Se há algo que posso falar sobre minha parentagem é que as palavras planejamento e organização não fazem sentido para os seus membros. É extremamente comum que só decidamos coisas de Natal, Páscoa, Dia das Mães e outras festividades na véspera (ou até no próprio dia). Isso vai influenciar em tudo - se não sabemos nem onde vamos comer, obviamente não sabemos o que vamos comer. Só que a vida caótica pode até ser divertida, porque gera muitas histórias para contar, mas tem seu preço.

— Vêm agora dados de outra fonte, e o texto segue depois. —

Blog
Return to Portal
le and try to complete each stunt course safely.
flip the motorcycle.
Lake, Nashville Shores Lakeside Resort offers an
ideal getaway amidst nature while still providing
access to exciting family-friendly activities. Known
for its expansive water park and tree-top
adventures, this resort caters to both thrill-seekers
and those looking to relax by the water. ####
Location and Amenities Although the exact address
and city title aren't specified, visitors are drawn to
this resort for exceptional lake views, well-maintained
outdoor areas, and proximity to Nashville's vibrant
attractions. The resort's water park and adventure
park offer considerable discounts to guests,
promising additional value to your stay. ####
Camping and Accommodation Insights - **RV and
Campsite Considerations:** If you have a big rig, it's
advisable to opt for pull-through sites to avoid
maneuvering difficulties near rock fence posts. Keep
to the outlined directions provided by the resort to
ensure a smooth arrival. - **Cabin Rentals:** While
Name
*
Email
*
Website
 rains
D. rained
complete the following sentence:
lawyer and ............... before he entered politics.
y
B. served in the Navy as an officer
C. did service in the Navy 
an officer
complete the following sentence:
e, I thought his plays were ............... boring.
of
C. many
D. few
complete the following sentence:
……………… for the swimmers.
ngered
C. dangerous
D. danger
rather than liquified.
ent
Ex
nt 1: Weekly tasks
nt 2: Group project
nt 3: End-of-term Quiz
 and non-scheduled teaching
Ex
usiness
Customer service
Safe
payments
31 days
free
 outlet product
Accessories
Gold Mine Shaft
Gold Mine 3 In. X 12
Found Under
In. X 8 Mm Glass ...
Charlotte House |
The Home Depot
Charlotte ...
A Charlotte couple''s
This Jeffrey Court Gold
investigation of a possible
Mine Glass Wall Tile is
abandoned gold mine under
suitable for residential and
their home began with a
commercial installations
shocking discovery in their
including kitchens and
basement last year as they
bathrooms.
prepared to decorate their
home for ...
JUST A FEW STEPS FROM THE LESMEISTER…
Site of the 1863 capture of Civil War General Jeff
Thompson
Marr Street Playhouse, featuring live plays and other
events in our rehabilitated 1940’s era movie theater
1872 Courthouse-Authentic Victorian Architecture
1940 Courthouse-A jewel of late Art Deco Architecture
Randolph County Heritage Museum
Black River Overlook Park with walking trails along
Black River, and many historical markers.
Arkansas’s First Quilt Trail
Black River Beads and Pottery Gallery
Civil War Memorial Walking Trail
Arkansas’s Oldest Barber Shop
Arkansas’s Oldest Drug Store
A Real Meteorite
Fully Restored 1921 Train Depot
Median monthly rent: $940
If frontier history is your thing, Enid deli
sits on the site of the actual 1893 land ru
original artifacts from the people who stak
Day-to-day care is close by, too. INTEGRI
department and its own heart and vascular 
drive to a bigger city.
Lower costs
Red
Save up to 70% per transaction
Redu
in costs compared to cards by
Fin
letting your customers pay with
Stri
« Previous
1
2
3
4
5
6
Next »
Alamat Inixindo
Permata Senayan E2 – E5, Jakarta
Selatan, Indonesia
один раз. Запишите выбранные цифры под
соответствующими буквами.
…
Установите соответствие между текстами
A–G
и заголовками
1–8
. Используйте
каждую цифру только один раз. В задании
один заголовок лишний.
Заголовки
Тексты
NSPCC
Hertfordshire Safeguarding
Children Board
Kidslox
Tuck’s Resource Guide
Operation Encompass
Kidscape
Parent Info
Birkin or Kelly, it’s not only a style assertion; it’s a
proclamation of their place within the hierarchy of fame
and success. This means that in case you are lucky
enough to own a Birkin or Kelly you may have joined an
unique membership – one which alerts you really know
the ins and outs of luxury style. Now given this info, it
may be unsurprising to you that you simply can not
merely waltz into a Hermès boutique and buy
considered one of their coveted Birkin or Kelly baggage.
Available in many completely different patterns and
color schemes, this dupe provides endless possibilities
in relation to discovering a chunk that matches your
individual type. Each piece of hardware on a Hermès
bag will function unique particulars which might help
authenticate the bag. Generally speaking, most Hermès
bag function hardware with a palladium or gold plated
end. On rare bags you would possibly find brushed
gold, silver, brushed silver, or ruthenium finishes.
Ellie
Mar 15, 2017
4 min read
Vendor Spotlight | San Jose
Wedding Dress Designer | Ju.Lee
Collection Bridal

Eu sou diabético, já contei para vocês. Isso significa que é preciso um pouco mais de cuidado no preparo de minhas comidas, como é óbvio. No meio do pandemônio, é um pratinho minúsculo que precisa ser feito para atender minha necessidade, e que normalmente acaba ficando para o final, para quando a anarquia já houver ganho governo. Faz sentido até, porque fazer uma panela de doce rende para muita gente, basicamente todo mundo, fora eu. Mas quase todo ano acontece de não dar tempo de fazer a minha tacinha, o meu pratinho, a minha sobremesinha. Como normalmente o estado é de balbúrdia, falo para deixar para lá, pego uma fruta, como só um pedacinho, porque prefiro a paz possível ao doce impossível. Mas, ainda que eu procure não me importar, fato concreto é que eu sobro no dopopranzo. E não há como dizer que não fico na condição de excluído, que eu não sinta isso. Não que eu quisesse um doce a qualquer custo. O que eu queria mesmo é não ser diabético para não dar trabalho a ninguém e não me fazer passar vontades.

Essa condição é tão arraigada que eu acabo tendendo a achá-la natural. É básico em um pensamento utilitarista que o melhor benefício deve ser distribuído para o maior número de pessoas possível, então fazemos associações. O maior benefício possível certamente não vem de doces dietéticos, muito mais caros. Portanto, a maior distribuição possível está para os não diabéticos. 

O mercado precifica os produtos diet de acordo com a necessidade dos consumidores, porque o custo não é uma justificativa plena. Um bom exemplo é o das bananadas que tem ingredientes a menos nos artigos zero, e mesmo assim custam mais. Leia as composições e veja que nada há a mais no produto mais caro, mas a menos.

No final, é coisa assim: só dá para fazer um doce zero, então nem basta para todo mundo. Já do doce padrão pode ser feito dois ou três, atingindo todos, menos um. Eu entendo e me conformo, mas é óbvio que, se eu levar de cabo e a rabo, há uma lógica excludente aí.

Não dá para dizer que uma vida inteira levada na exclusão é fácil, é justa. Então sou obrigado a me alinhar com meu amigo português, e concordar que há tempos que começam e tempos que se encerram, como diz sabiamente o Eclesiastes, aquele livro completamente fora da curva na Bíblia. Idem com o time que tem uma mascote tão criativa e representativa, a Cachopinha, uma dançarina de bailarico com seus trajes típicos, cabelos morenos e cores do país e do time, um time cuja história ora é um fado, com sua poesia triste, e ora é um vira, celebrante da alegria, o que, no final das contas, é um espelho da vida de todos nós. Alguém tão igual a nós não pode ser considerada maior ou menor por conta de sua procedência. Bons ventos a todos!

Recomendação de leitura:

É o livro do centenário da Portuguesa Santista, que relata suas aventuras e desventuras década a década.

SILVEIRA, Álvaro; ROGÉRIO, Paulo. 100 anos: Sou Mais Briosa. Santos: Realejo, 2017.